Records for the task:
● ● ● ● ● ● ●
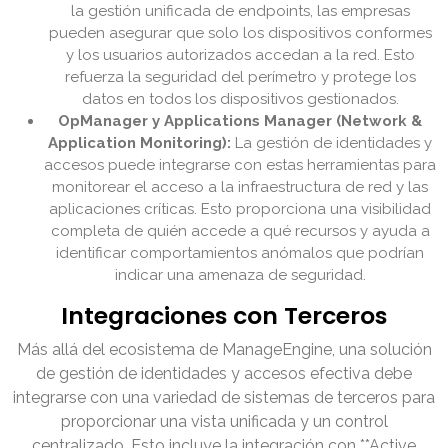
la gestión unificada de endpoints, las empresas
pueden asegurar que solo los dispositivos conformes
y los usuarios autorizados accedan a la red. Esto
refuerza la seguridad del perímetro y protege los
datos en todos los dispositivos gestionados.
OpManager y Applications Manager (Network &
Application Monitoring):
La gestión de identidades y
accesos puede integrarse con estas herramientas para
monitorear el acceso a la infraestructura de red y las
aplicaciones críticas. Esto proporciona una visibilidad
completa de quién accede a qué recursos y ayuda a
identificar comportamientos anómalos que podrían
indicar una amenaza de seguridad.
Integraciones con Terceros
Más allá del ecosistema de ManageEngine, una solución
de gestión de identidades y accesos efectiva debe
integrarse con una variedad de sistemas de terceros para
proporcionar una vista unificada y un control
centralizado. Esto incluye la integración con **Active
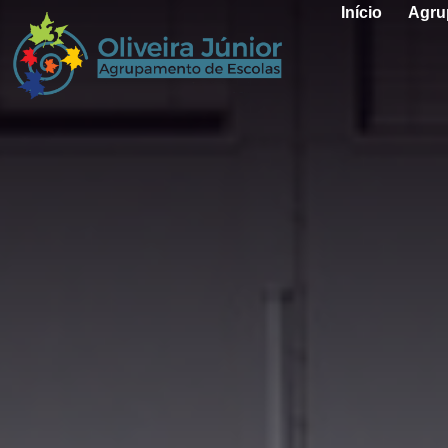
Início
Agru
● ● ● ● ● ● ●
Recast the material as a Markdown table with a Row column for the row number and a Line column for each line of text. Leave out the pictures and any blank lines.

Exercise result:
| Row | Line |
|---|---|
| 1 | la gestión unificada de endpoints, las empresas |
| 2 | pueden asegurar que solo los dispositivos conformes |
| 3 | y los usuarios autorizados accedan a la red. Esto |
| 4 | refuerza la seguridad del perímetro y protege los |
| 5 | datos en todos los dispositivos gestionados. |
| 6 | OpManager y Applications Manager (Network & |
| 7 | Application Monitoring): |
| 8 | La gestión de identidades y |
| 9 | accesos puede integrarse con estas herramientas para |
| 10 | monitorear el acceso a la infraestructura de red y las |
| 11 | aplicaciones críticas. Esto proporciona una visibilidad |
| 12 | completa de quién accede a qué recursos y ayuda a |
| 13 | identificar comportamientos anómalos que podrían |
| 14 | indicar una amenaza de seguridad. |
| 15 | Integraciones con Terceros |
| 16 | Más allá del ecosistema de ManageEngine, una solución |
| 17 | de gestión de identidades y accesos efectiva debe |
| 18 | integrarse con una variedad de sistemas de terceros para |
| 19 | proporcionar una vista unificada y un control |
| 20 | centralizado. Esto incluye la integración con **Active |
| 21 | Início |
| 22 | Agru |